2025
Targeted integrating hyperspectral and metabolomic data with spectral indices and metabolite content models for efficient salt-tolerant phenotype discrimination in Medicago truncatula
Background
Plant phenomics has made significant progress recently, with new demand to move from external characterization to internal exploration through data combination. Hyperspectral and metabolomic data, with cause-and-effect relationship, are given priority for integration. However, few efficient integrating methods are available.
Results
Here, we showed the way to explore hyperspectral data through combining with upper-level metabolomic data and perform higher-level-data-guided dimension reduction in target-trait-oriented manner to obtain high analysis efficiency. To verify its feasibility, two-stage pipeline combining hyperspectral and metabolic data was designed to discriminate salt-tolerant phenotype for Medicago truncatula mutants.
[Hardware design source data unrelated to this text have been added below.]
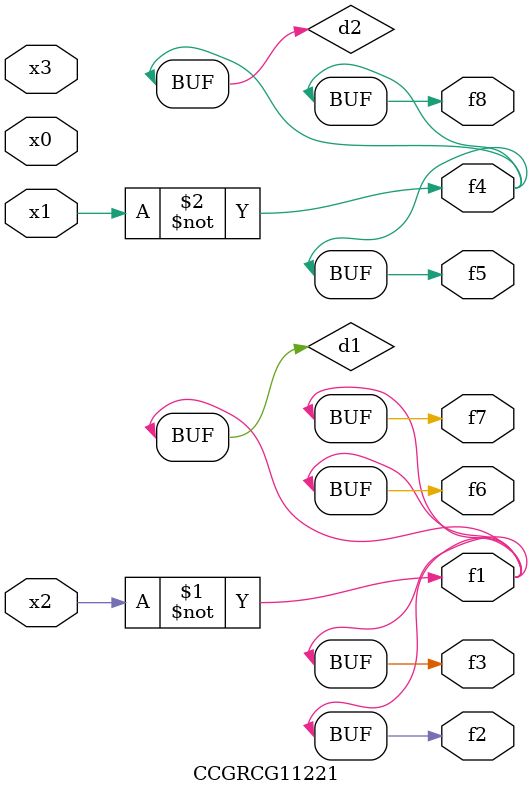
<source format=v>
module CCGRCG11221(
	input x0, x1, x2, x3,
	output f1, f2, f3, f4, f5, f6, f7, f8
);

	wire d1, d2;

	xnor (d1, x2);
	not (d2, x1);
	assign f1 = d1;
	assign f2 = d1;
	assign f3 = d1;
	assign f4 = d2;
	assign f5 = d2;
	assign f6 = d1;
	assign f7 = d1;
	assign f8 = d2;
endmodule

</source>
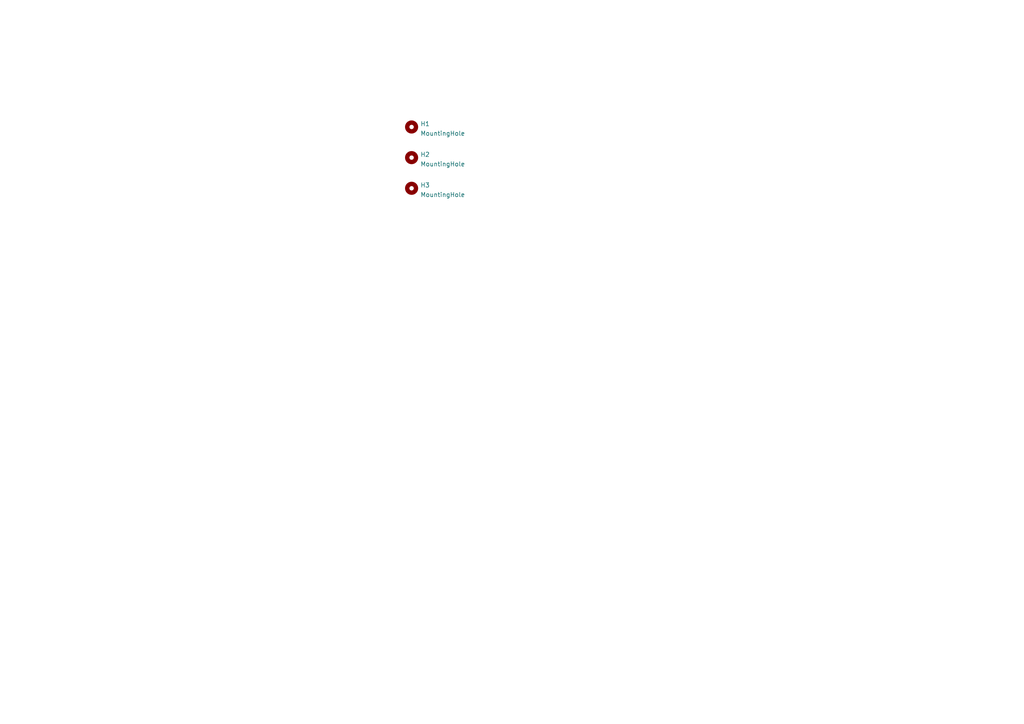
<source format=kicad_sch>
(kicad_sch (version 20210621) (generator eeschema)

  (uuid ede52000-2b8c-4fb2-939e-f19e909a3899)

  (paper "A4")

  


  (symbol (lib_id "Mechanical:MountingHole") (at 119.38 36.83 0) (unit 1)
    (in_bom yes) (on_board yes) (fields_autoplaced)
    (uuid 4c1f2240-14d0-421d-a675-b24ce6fe3dbf)
    (property "Reference" "H1" (id 0) (at 121.9201 35.9215 0)
      (effects (font (size 1.27 1.27)) (justify left))
    )
    (property "Value" "MountingHole" (id 1) (at 121.9201 38.6966 0)
      (effects (font (size 1.27 1.27)) (justify left))
    )
    (property "Footprint" "Envoy:MountingHole_Reinforced_2.5mm" (id 2) (at 119.38 36.83 0)
      (effects (font (size 1.27 1.27)) hide)
    )
    (property "Datasheet" "~" (id 3) (at 119.38 36.83 0)
      (effects (font (size 1.27 1.27)) hide)
    )
  )

  (symbol (lib_id "Mechanical:MountingHole") (at 119.38 45.72 0) (unit 1)
    (in_bom yes) (on_board yes) (fields_autoplaced)
    (uuid 6842576a-122d-4c51-b92d-c0a57850049f)
    (property "Reference" "H2" (id 0) (at 121.9201 44.8115 0)
      (effects (font (size 1.27 1.27)) (justify left))
    )
    (property "Value" "MountingHole" (id 1) (at 121.9201 47.5866 0)
      (effects (font (size 1.27 1.27)) (justify left))
    )
    (property "Footprint" "Envoy:MountingHole_Reinforced_2.5mm" (id 2) (at 119.38 45.72 0)
      (effects (font (size 1.27 1.27)) hide)
    )
    (property "Datasheet" "~" (id 3) (at 119.38 45.72 0)
      (effects (font (size 1.27 1.27)) hide)
    )
  )

  (symbol (lib_id "Mechanical:MountingHole") (at 119.38 54.61 0) (unit 1)
    (in_bom yes) (on_board yes) (fields_autoplaced)
    (uuid 5aeece93-8110-49d4-ae5b-bd9afb3517d5)
    (property "Reference" "H3" (id 0) (at 121.9201 53.7015 0)
      (effects (font (size 1.27 1.27)) (justify left))
    )
    (property "Value" "MountingHole" (id 1) (at 121.9201 56.4766 0)
      (effects (font (size 1.27 1.27)) (justify left))
    )
    (property "Footprint" "Envoy:MountingHole_Reinforced_2.5mm" (id 2) (at 119.38 54.61 0)
      (effects (font (size 1.27 1.27)) hide)
    )
    (property "Datasheet" "~" (id 3) (at 119.38 54.61 0)
      (effects (font (size 1.27 1.27)) hide)
    )
  )

  (sheet_instances
    (path "/" (page "1"))
  )

  (symbol_instances
    (path "/4c1f2240-14d0-421d-a675-b24ce6fe3dbf"
      (reference "H1") (unit 1) (value "MountingHole") (footprint "Envoy:MountingHole_Reinforced_2.5mm")
    )
    (path "/6842576a-122d-4c51-b92d-c0a57850049f"
      (reference "H2") (unit 1) (value "MountingHole") (footprint "Envoy:MountingHole_Reinforced_2.5mm")
    )
    (path "/5aeece93-8110-49d4-ae5b-bd9afb3517d5"
      (reference "H3") (unit 1) (value "MountingHole") (footprint "Envoy:MountingHole_Reinforced_2.5mm")
    )
  )
)

</source>
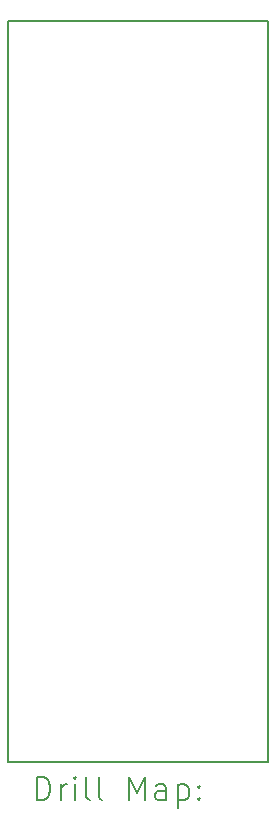
<source format=gbr>
%FSLAX45Y45*%
G04 Gerber Fmt 4.5, Leading zero omitted, Abs format (unit mm)*
G04 Created by KiCad (PCBNEW (6.0.5)) date 2022-08-24 21:52:36*
%MOMM*%
%LPD*%
G01*
G04 APERTURE LIST*
%TA.AperFunction,Profile*%
%ADD10C,0.200000*%
%TD*%
%ADD11C,0.200000*%
G04 APERTURE END LIST*
D10*
X12950000Y-7240000D02*
X15150000Y-7240000D01*
X15150000Y-7240000D02*
X15150000Y-13520000D01*
X15150000Y-13520000D02*
X12950000Y-13520000D01*
X12950000Y-13520000D02*
X12950000Y-7240000D01*
D11*
X13197619Y-13840476D02*
X13197619Y-13640476D01*
X13245238Y-13640476D01*
X13273809Y-13650000D01*
X13292857Y-13669048D01*
X13302381Y-13688095D01*
X13311905Y-13726190D01*
X13311905Y-13754762D01*
X13302381Y-13792857D01*
X13292857Y-13811905D01*
X13273809Y-13830952D01*
X13245238Y-13840476D01*
X13197619Y-13840476D01*
X13397619Y-13840476D02*
X13397619Y-13707143D01*
X13397619Y-13745238D02*
X13407143Y-13726190D01*
X13416667Y-13716667D01*
X13435714Y-13707143D01*
X13454762Y-13707143D01*
X13521428Y-13840476D02*
X13521428Y-13707143D01*
X13521428Y-13640476D02*
X13511905Y-13650000D01*
X13521428Y-13659524D01*
X13530952Y-13650000D01*
X13521428Y-13640476D01*
X13521428Y-13659524D01*
X13645238Y-13840476D02*
X13626190Y-13830952D01*
X13616667Y-13811905D01*
X13616667Y-13640476D01*
X13750000Y-13840476D02*
X13730952Y-13830952D01*
X13721428Y-13811905D01*
X13721428Y-13640476D01*
X13978571Y-13840476D02*
X13978571Y-13640476D01*
X14045238Y-13783333D01*
X14111905Y-13640476D01*
X14111905Y-13840476D01*
X14292857Y-13840476D02*
X14292857Y-13735714D01*
X14283333Y-13716667D01*
X14264286Y-13707143D01*
X14226190Y-13707143D01*
X14207143Y-13716667D01*
X14292857Y-13830952D02*
X14273809Y-13840476D01*
X14226190Y-13840476D01*
X14207143Y-13830952D01*
X14197619Y-13811905D01*
X14197619Y-13792857D01*
X14207143Y-13773809D01*
X14226190Y-13764286D01*
X14273809Y-13764286D01*
X14292857Y-13754762D01*
X14388095Y-13707143D02*
X14388095Y-13907143D01*
X14388095Y-13716667D02*
X14407143Y-13707143D01*
X14445238Y-13707143D01*
X14464286Y-13716667D01*
X14473809Y-13726190D01*
X14483333Y-13745238D01*
X14483333Y-13802381D01*
X14473809Y-13821428D01*
X14464286Y-13830952D01*
X14445238Y-13840476D01*
X14407143Y-13840476D01*
X14388095Y-13830952D01*
X14569048Y-13821428D02*
X14578571Y-13830952D01*
X14569048Y-13840476D01*
X14559524Y-13830952D01*
X14569048Y-13821428D01*
X14569048Y-13840476D01*
X14569048Y-13716667D02*
X14578571Y-13726190D01*
X14569048Y-13735714D01*
X14559524Y-13726190D01*
X14569048Y-13716667D01*
X14569048Y-13735714D01*
M02*

</source>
Centered on salt tolerance, data are combined through constructing metabolite-based spectral indices outlining tolerance-related metabolic changes in primary screening, and models converting hyperspectral data to metabolite content for detailed characterizing in secondary screening. Target phenotype could be discriminated after five-day salt-treatment, much earlier than phenotypic difference appearance. 20 mutants with salt-tolerant phenotype were successfully identified from about 1000 mutants, almost tripled that of unintegrated analysis. Accuracy rate, confirmed with salt-tolerance analysis for experimental verification, reached 90 %, which can be optimized to 100 % theoretically utilizing results from hierarchical-clustering-assisted Principal Component Analysis.
Conclusions
Mutant-screening pipeline provided here is a practical example for targeted data integration and data mining under the guide of upper-layer omic data. Targeted combination of phenomic and metabolomic data provides the ability for accurate phenotype discrimination and prediction from both external and internal aspects, providing a powerful tool for phenotype selection in new-generation crop breeding.